The federal government only has jurisdiction over companies with more than $500,000 in gross annual sales that take part in interstate commerce, and overburdened U.S. Department of Labor inspectors can take a year or more to investigate and close a case.

• • •

In Miami-Dade, a worker files a complaint with county government, which notifies the employer and tries to broker an agreement in mediation.

If that fails, the case goes to an administrative hearing.

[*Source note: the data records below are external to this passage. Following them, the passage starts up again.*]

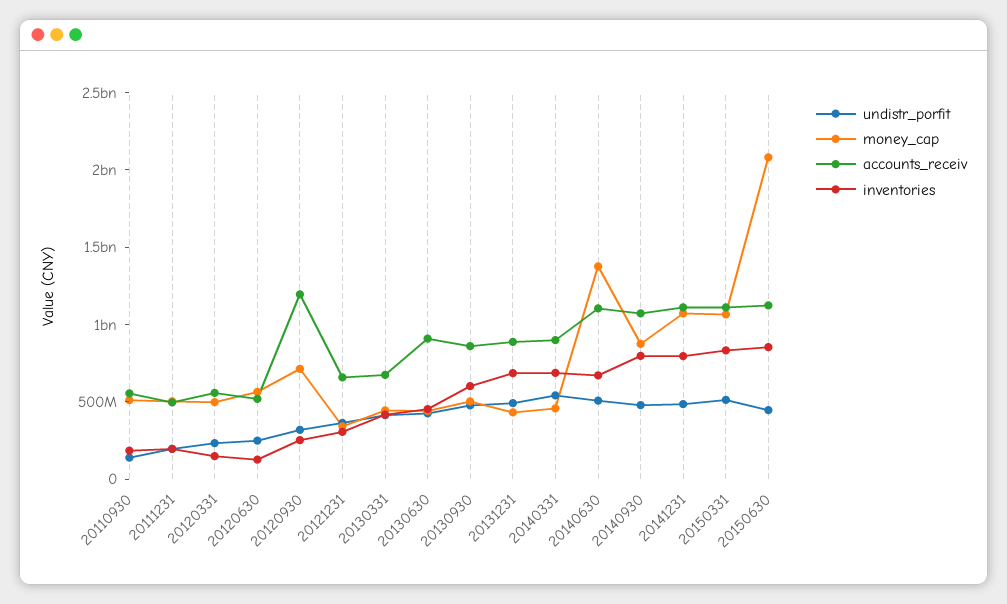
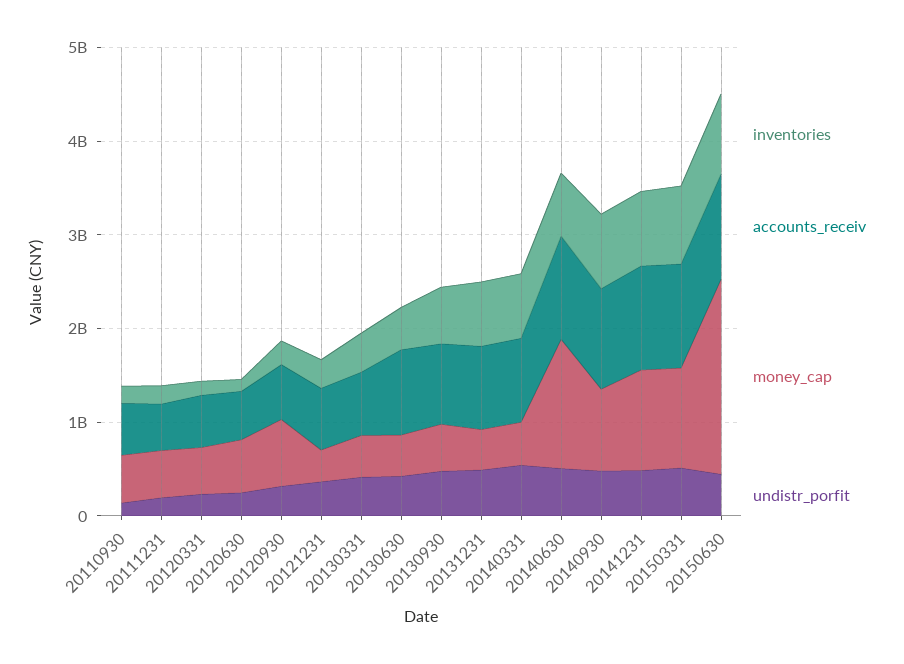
accounts_receiv, 20120930: 1200000000 -> 600000000

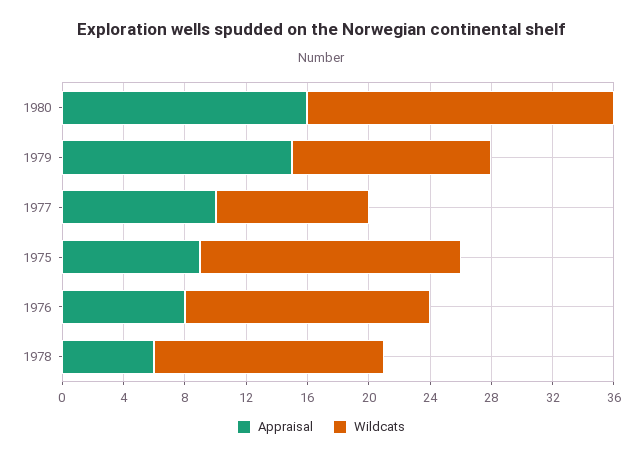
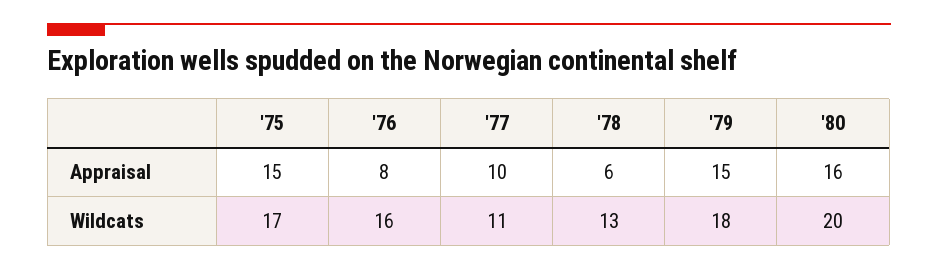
Wildcats, 1979: 13 -> 18
Wildcats, 1977: 10 -> 11
Appraisal, 1975: 9 -> 15
Wildcats, 1978: 15 -> 13

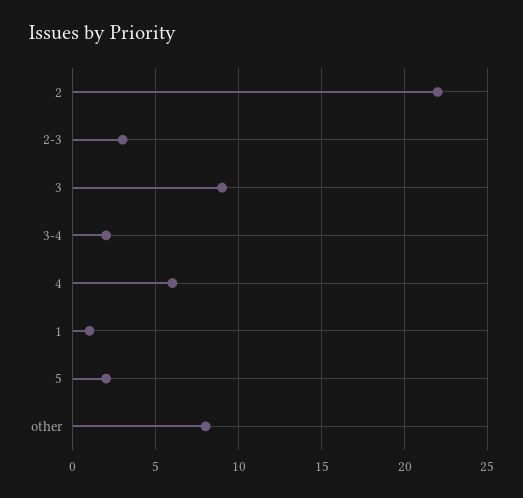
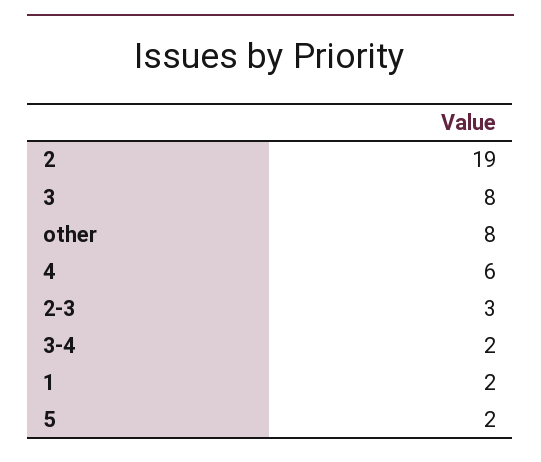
2: 22 -> 19
3: 9 -> 8
1: 1 -> 2

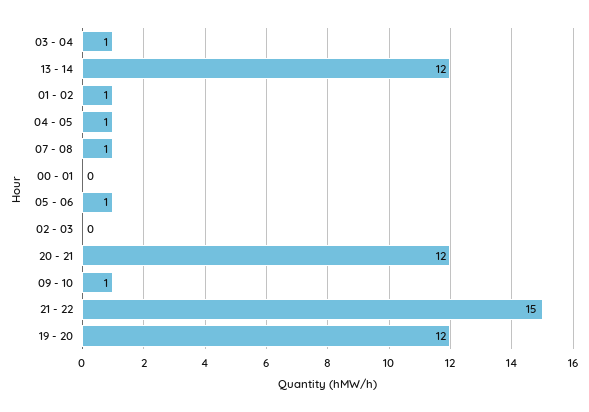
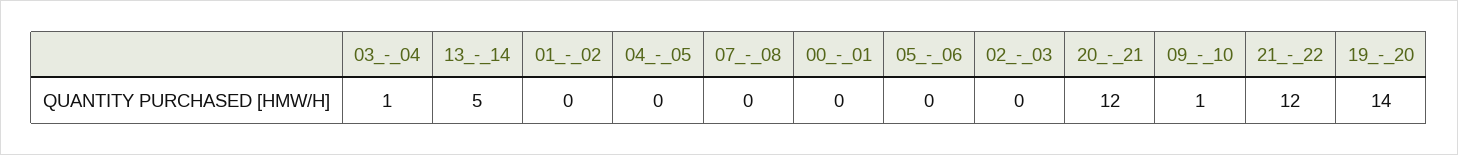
13 - 14: 12 -> 5
01 - 02: 1 -> 0
04 - 05: 1 -> 0
07 - 08: 1 -> 0
05 - 06: 1 -> 0
21 - 22: 15 -> 12
19 - 20: 12 -> 14

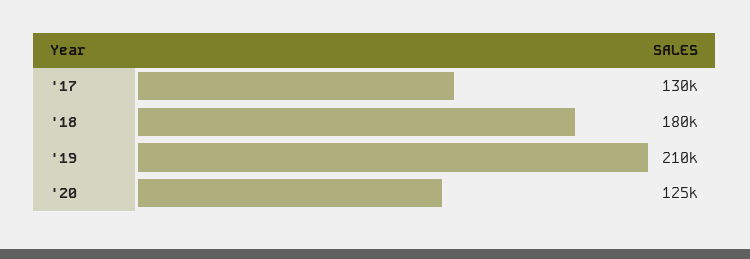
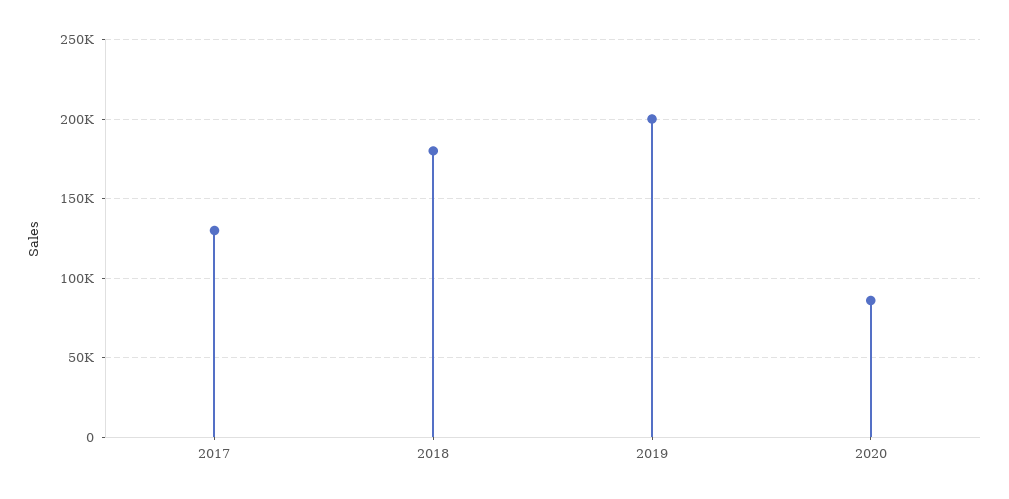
'19: 210000 -> 200000
'20: 125000 -> 85000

If a hearing officer decides there's enough evidence to support the worker's claim, the officer issues an order requiring the employer to pay the wages plus an amount equal to two times the lost wages. The employer must reimburse the county for administrative costs.

The Florida Retail Federation filed a lawsuit saying the ordinance violated the state constitution, but a judge tossed the complaint.

A patchwork of local laws throughout the state would "significantly impact our larger members with multiple stores" and could harm smaller businesses that don't have resources to defend themselves, said federation spokesman James Miller.

"To them, it may be easier just to pay to make the issue go away then to contest it via the legal process and have the opportunity to prove their case," Miller said.

The local hearing process opens a door for workers to "game the system" with fraudulent claims, said Doug Buck, legislative affairs director for the Florida Home Builders Association.

Business groups tend to favor a model adopted by Palm Beach County, where the county government provides funding to a legal-aid organization to help employees pursue disputed wages in court. But Palm Beach is spending more on legal fees than what is being awarded to employees, and Miami-Dade is resolving many cases without lawyers and court fees, said Jeanette Smith, executive director of the South Florida Interfaith Worker Justice.

"It's getting harder to say Miami-Dade is horrible when the sky has not fallen," Smith said.

Through 2014, the ordinance has resulted in more than $5.6 million in claims and $3.1 million in wages and penalties being awarded or recovered, county records show. The county has resolved 780 cases during the conciliation process and 691 were forwarded to hearings.

In 2013 and 2014, hearing officers found in favor of the employer in 168 out of 291 cases.

"That shows you that the hearing examiners are really looking at the evidence and testimony and weighing everything," said Holly Beth Billington, a consumer advocate in the county's Office of Consumer Protection.